= Required work =
Retype, without any change, the first line of the records and every line after it through the one containing "You are proofreading".

Supplied data section start

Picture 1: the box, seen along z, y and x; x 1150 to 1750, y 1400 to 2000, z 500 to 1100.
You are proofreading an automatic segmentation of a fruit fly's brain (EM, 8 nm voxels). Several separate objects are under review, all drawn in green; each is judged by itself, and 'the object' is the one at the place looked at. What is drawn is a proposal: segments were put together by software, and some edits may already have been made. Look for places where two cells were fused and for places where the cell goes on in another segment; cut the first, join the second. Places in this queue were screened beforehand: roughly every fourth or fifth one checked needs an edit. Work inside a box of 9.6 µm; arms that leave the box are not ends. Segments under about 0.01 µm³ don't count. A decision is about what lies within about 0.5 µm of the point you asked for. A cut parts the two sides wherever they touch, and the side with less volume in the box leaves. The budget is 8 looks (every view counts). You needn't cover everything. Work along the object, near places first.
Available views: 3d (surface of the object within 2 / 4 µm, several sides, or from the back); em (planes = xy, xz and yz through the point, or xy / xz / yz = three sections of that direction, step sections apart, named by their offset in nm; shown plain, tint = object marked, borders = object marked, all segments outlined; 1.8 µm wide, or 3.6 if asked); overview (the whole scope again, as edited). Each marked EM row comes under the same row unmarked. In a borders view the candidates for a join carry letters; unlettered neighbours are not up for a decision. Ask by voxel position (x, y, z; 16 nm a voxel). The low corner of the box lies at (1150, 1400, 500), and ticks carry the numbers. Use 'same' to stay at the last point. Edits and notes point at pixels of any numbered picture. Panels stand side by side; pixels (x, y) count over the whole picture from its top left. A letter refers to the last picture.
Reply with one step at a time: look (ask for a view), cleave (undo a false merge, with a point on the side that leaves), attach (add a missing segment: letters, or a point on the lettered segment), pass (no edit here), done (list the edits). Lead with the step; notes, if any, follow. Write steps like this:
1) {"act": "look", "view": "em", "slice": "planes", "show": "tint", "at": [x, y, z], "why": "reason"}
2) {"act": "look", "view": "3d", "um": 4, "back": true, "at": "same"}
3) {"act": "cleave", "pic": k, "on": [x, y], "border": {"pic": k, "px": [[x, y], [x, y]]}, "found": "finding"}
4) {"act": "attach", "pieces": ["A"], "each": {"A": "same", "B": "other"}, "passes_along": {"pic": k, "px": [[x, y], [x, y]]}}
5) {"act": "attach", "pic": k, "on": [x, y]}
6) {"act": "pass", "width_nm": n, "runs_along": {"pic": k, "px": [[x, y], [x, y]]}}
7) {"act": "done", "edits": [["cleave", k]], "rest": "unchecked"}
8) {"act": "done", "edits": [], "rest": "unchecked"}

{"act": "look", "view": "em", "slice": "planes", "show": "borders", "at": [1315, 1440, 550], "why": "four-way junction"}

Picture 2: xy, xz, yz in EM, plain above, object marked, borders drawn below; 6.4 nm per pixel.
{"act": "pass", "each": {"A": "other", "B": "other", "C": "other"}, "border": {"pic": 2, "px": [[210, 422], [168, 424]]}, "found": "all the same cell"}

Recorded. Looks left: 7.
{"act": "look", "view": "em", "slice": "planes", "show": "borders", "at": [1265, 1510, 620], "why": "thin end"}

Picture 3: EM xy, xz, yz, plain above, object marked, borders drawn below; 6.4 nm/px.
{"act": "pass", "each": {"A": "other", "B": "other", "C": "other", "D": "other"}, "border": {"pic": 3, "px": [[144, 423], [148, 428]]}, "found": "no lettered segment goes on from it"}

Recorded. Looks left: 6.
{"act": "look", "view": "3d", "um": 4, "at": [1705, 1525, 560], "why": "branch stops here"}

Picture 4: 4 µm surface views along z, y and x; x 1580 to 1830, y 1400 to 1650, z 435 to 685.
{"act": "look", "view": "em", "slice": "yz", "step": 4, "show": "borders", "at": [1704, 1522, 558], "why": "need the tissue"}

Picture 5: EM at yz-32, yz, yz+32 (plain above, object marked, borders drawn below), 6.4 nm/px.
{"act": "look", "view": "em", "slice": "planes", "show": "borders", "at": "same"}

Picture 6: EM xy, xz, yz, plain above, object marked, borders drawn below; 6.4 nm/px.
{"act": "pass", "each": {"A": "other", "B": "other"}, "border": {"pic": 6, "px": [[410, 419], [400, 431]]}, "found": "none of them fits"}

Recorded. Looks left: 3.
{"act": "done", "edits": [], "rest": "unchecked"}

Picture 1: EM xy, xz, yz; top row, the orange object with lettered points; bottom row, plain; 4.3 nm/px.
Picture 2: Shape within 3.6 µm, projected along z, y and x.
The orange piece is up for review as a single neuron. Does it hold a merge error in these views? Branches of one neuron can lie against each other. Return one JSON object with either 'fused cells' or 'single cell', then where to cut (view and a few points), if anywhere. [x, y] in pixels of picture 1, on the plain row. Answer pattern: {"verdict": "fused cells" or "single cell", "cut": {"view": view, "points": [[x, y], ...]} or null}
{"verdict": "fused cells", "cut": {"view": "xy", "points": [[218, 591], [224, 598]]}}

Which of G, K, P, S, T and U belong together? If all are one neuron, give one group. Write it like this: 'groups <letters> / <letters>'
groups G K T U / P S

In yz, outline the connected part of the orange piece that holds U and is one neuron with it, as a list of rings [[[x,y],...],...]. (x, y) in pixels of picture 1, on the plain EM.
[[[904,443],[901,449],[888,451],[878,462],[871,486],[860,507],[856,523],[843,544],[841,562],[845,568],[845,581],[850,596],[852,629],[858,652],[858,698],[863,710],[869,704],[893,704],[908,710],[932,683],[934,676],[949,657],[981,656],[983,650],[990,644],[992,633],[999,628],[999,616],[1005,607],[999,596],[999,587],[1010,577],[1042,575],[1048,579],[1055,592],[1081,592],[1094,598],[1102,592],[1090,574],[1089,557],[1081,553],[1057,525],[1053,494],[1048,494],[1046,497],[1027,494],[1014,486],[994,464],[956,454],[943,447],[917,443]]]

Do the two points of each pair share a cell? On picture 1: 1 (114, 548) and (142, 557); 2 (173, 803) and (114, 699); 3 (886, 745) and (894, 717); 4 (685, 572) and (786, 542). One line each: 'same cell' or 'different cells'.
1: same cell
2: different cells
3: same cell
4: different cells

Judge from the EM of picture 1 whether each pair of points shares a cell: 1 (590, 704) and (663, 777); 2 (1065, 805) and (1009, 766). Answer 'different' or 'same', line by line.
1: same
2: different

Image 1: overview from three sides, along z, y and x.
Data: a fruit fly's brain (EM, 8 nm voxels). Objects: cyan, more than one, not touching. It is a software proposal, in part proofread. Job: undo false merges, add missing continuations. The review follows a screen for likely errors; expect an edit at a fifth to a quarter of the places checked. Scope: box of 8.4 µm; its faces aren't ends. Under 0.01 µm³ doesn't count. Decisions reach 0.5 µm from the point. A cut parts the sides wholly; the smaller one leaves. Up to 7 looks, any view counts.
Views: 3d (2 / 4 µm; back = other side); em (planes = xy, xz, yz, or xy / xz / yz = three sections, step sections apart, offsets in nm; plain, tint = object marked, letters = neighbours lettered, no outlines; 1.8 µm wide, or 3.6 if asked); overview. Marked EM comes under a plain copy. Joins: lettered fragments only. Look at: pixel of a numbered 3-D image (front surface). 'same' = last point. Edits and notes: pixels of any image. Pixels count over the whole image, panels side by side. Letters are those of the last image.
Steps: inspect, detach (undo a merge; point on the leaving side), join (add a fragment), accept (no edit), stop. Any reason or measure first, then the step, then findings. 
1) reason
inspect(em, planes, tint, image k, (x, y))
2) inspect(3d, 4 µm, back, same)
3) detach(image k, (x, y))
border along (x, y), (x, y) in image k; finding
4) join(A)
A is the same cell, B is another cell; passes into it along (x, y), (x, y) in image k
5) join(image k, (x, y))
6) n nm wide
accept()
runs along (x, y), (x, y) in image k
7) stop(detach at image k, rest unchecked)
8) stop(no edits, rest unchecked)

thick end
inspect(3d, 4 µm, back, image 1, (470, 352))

Supplied data section end

= Exercise solution =
Picture 1: the box, seen along z, y and x; x 1150 to 1750, y 1400 to 2000, z 500 to 1100.
You are proofreading an automatic segmentation of a fruit fly's brain (EM, 8 nm voxels). Several separate objects are under review, all drawn in green; each is judged by itself, and 'the object' is the one at the place looked at. What is drawn is a proposal: segments were put together by software, and some edits may already have been made. Look for places where two cells were fused and for places where the cell goes on in another segment; cut the first, join the second. Places in this queue were screened beforehand: roughly every fourth or fifth one checked needs an edit. Work inside a box of 9.6 µm; arms that leave the box are not ends. Segments under about 0.01 µm³ don't count. A decision is about what lies within about 0.5 µm of the point you asked for. A cut parts the two sides wherever they touch, and the side with less volume in the box leaves. The budget is 8 looks (every view counts). You needn't cover everything. Work along the object, near places first.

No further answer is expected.